CybersecurityCyber Guard 2016 aims to manage complexity in invisible domain

Published 23 June 2016

Between one million and ten million U.S. homes and businesses are without power. An oil spill from a near-shore refinery is gushing into the waters off Texas and Louisiana. The port of Los Angeles is shut down due to a network outage. Visitors to exercise Cyber Guard 2016 here viewed mock newscasts detailing these scenarios as examples of the likely effects of a massive cyberattack.

Between one million and ten million U.S. homes and businesses are without power. An oil spill from a near-shore refinery is gushing into the waters off Texas and Louisiana. The port of Los Angeles is shut down due to a network outage.

Visitors to exercise Cyber Guard 2016 here viewed mock newscasts detailing these scenarios as examples of the likely effects of a massive cyberattack.

Navy Adm. Michael S. Rogers commands U.S. Cyber Commandand also directs the National Security Agencyand serves as chief of the Central Security Service. He spoke on 16 June to exercise visitors, explaining that training to meet cyber threats has advanced since the first Cyber Guard exercise in 2012.

Government, industry, foreign partners participate
DOD says that the Joint Chiefs of Staff’s facility in Suffolk, Virginia hosted the 9-day exercise, which concluded 18 June. This year’s Cyber Guard brought together about 800 participants from 100 organizations. Representatives are here from the Department of Homeland Security, the Defense Department, the FBI, the Federal Aviation Administration, and other government agencies, as well as power companies, port facilities, allied foreign partners including Australia, Canada, and the United Kingdom, and ten National Guard teams representing thirteen states.

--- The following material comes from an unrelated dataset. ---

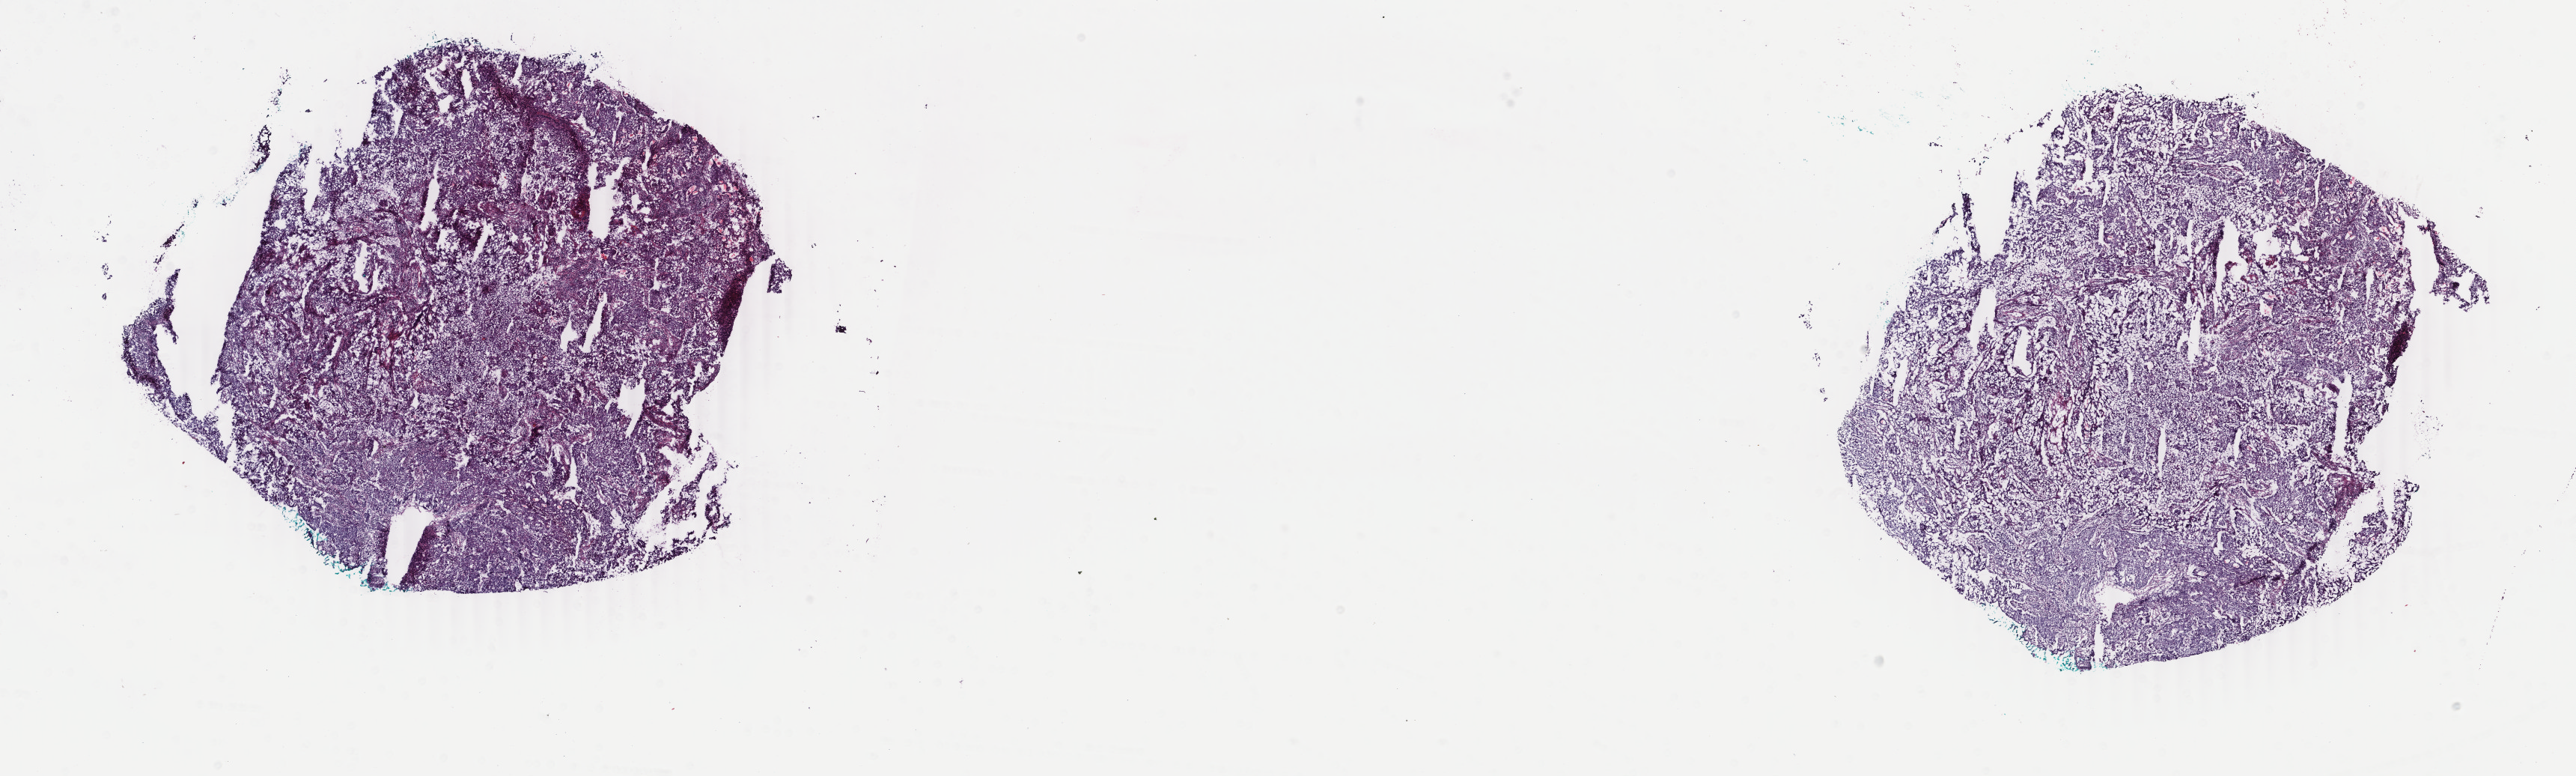
Whole-slide histology image, H&E-stained, low-resolution overview of the scanned area, about 27.4 x 8.2 mm (from a 40x scan), frozen section, sample: primary tumour, uterus. Patient: female, age at initial diagnosis 35 years. Composition of this section per pathologist review: tumour cells 80%, tumour nuclei 80%.
Histologic diagnosis: Endometrioid adenocarcinoma, NOS (corpus uteri).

The exercise scenario reaches into banking, corporate profits, and other business concerns most vulnerable to internet denial. The goal in working through this simulated environment is to build resilience while emphasizing that no one single nation or organization can stand alone against cyber threats, Rogers said.

“I believe it’s our ability to team together that’s going to help our nation and the broader coalition … deal with these challenges. … Every single one of us is going to have to be dealing with this,” the admiral told the exercise visitors.

Upping the training game
Planners “invested a good bit of time and effort” in planning the “opposing force” aspect of this year’s exercise, Rogers said. The opposing force serves as the notional “enemy,” with the goal of pressuring the “blue teams,” the defending force, to the point of failure.

“We really wanted to up the game,” he said. “There is no script, per se, for this exercise; there is a broad set of objectives. Then we watch organizations’ capabilities come into contact with each other, and the perspective that participants bring, and we work our way through a problem set.”

The top objective for the exercise is to learn, the admiral said. “To learn, you must be willing to fail, because I will accept failure in an exercise” Rogers said. “But, guys, we can’t fail when it comes to the real world.”

Cyber Guard is part of a suite of annual exercises aimed at preparing critical defense and economic sectors to deal with cyber threats. Each set of exercises builds on the previous year’s, with the training population constantly expanding, he noted.

“This is our seed corn for the future,” Rogers said. He noted that the service members assigned to Cybercom view themselves as “the warriors of the twenty-first century.”  

Value and takeaways
A United Kingdom exercise participant spoke to DoD News about her Cyber Guard experience. Maj. Hannah Frost of the British army said her team has been to three Cyber Guard exercises and had “slightly different objectives” for the 2016 event.

The Royal Air Force, Royal Navy, and a joint cyber unit joined together this year, she said, “to actually allow more developmental learning.”

While her team’s focus was “definitely technical operator-level skills,” she said, “what we actually found is that we’ve gotten a lot more than that out of it.”

Her team incorporated and emphasized intelligence analysis into its exercise play, and the greater focus on intelligence is something “we might want to take back into the United Kingdom,” Frost said. A three-star U.K. officer visited the exercise, she said, “and he’s interested in us reporting back to him about what we’ve learned.”

Exercises such as Cyber Guard are “absolutely critical” for U.K. forces, she said, and “we keep coming back, because we keep learning things.”